Jefferson had chosen to take the more delicate approach: he'd spring the question on her randomly, hoping to startle her into answering; all he accomplished was a disapproving frown and a firm, "Go away, Jefferson."

"Why do you keep asking me that?" she hissed.

"Because you're not telling me."

"Why do you need to know?"

"Belle," he said in an injured tone, "we're a couple. We can't keep secrets from one another!"

"Shh!" she said, looking toward Professor Binns. Jefferson pulled out his wand, and muttered, "Muffliato."

"All right, go on," he said eagerly, motioning for her to talk. Belle twitched her mouth back and forth a few times.

"Fine," she relented. "But you can't tell anyone—not even those two," she said, jutting her head toward Neal and Emma.

"Won't breathe a word," he promised. "Now, come on."

She looked around guiltily for a minute. "He asked me to help him with Charms."

"Oh." Jefferson felt slightly disappointed. "Is that it?"

"Yes," she said, frowning. "Sorry, not dramatic enough for you?"

"Well…" He tilted his hand back and forth. "It's a bit lackluster, yeah."

"Sorry," she said shortly, going back to her notes.

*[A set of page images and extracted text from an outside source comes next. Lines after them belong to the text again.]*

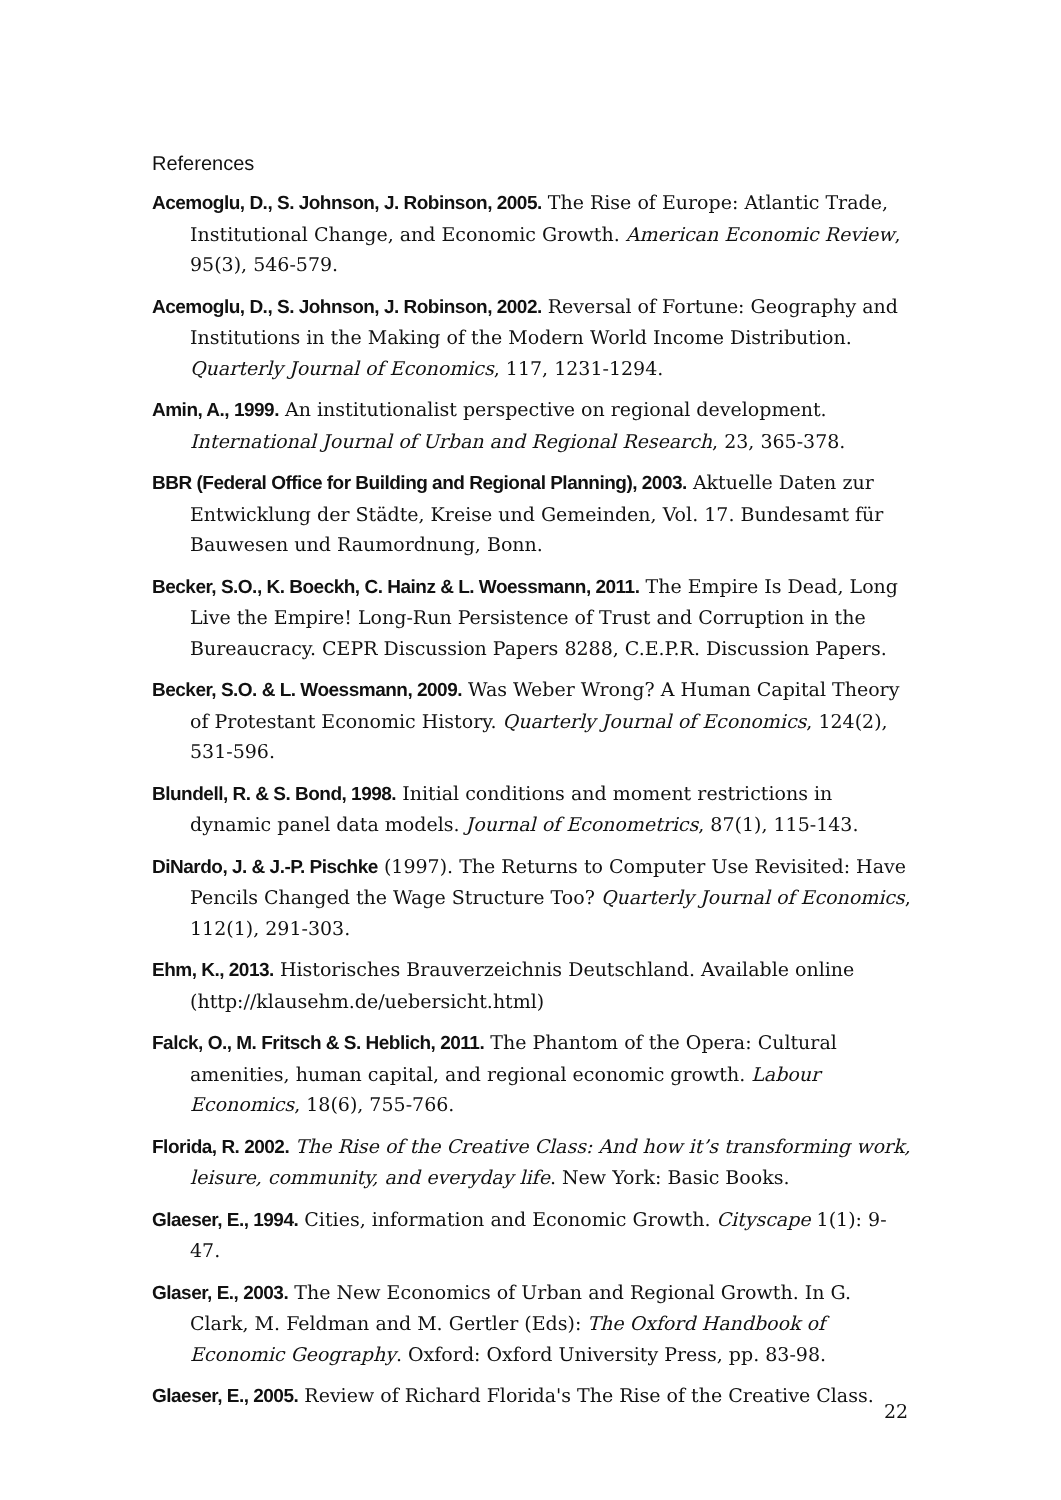References
Acemoglu, D., S. Johnson, J. Robinson, 2005. The Rise of Europe: Atlantic Trade, Institutional Change, and Economic Growth. American Economic Review, 95(3), 546-579.
Acemoglu, D., S. Johnson, J. Robinson, 2002. Reversal of Fortune: Geography and Institutions in the Making of the Modern World Income Distribution. Quarterly Journal of Economics, 117, 1231-1294.
Amin, A., 1999. An institutionalist perspective on regional development. International Journal of Urban and Regional Research, 23, 365-378.
BBR (Federal Office for Building and Regional Planning), 2003. Aktuelle Daten zur Entwicklung der Städte, Kreise und Gemeinden, Vol. 17. Bundesamt für Bauwesen und Raumordnung, Bonn.
Becker, S.O., K. Boeckh, C. Hainz & L. Woessmann, 2011. The Empire Is Dead, Long Live the Empire! Long-Run Persistence of Trust and Corruption in the Bureaucracy. CEPR Discussion Papers 8288, C.E.P.R. Discussion Papers.
Becker, S.O. & L. Woessmann, 2009. Was Weber Wrong? A Human Capital Theory of Protestant Economic History. Quarterly Journal of Economics, 124(2), 531-596.
Blundell, R. & S. Bond, 1998. Initial conditions and moment restrictions in dynamic panel data models. Journal of Econometrics, 87(1), 115-143.
DiNardo, J. & J.-P. Pischke (1997). The Returns to Computer Use Revisited: Have Pencils Changed the Wage Structure Too? Quarterly Journal of Economics, 112(1), 291-303.
Ehm, K., 2013. Historisches Brauverzeichnis Deutschland. Available online (http://klausehm.de/uebersicht.html)
Falck, O., M. Fritsch & S. Heblich, 2011. The Phantom of the Opera: Cultural amenities, human capital, and regional economic growth. Labour Economics, 18(6), 755-766.
Florida, R. 2002. The Rise of the Creative Class: And how it’s transforming work, leisure, community, and everyday life. New York: Basic Books.
Glaeser, E., 1994. Cities, information and Economic Growth. Cityscape 1(1): 9-47.
Glaser, E., 2003. The New Economics of Urban and Regional Growth. In G. Clark, M. Feldman and M. Gertler (Eds): The Oxford Handbook of Economic Geography. Oxford: Oxford University Press, pp. 83-98.
Glaeser, E., 2005. Review of Richard Florida's The Rise of the Creative Class.
22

"No, no, don't get offended. I'm just saying, I thought it was going to be something like, 'Belle, I've killed a hippogriff, help me hide the body' or something." Jefferson picked up his quill again. "Why'd he ask you for help, anyway?"

She frowned at him. "What is that supposed to mean?"

He shrugged. "Well, if I were Jones, I'd have asked the best person in our year."

"Right," she said dangerously. "And he did."

"No. He asked you." He glanced at her darkening face. "Don't get angry, you're still the second-best."

"You think you're better than me?"

"Frankly, yes."

"Oh, really?" she said, her voice turning shrill. "Care to test that theory?"

"Mmm," he said absently.

"Wizard's duel. Next Hogsmeade visit."

"All right," he said, frowning at Emma's purple flame, which was dancing closer and closer to Ruby Lucas's braid.

"And make sure you stock up on your defensive spells, because—"

"Right, yeah. Aquamenti!" he shouted suddenly, sending a jet of water at Ruby's smoldering braid. Ruby shrieked, covering her head with her hands, while Binns plowed on, not noticing the scene before him.

"…Augustus Pensky legally defended Ragnok before the Wizengamot Council, even though later that year he would found the Organization of Goblin Restriction…"

Belle glared at him as he gave her a self-satisfied smile and stowed his wand away, ignoring Ruby's furious look in his direction. "Is that supposed to be impressive?" she snapped.

"Just doing my civic duty," he shrugged. "Why, are you impressed?"

"Not really."

"Good. If you were, that duel would be too easy."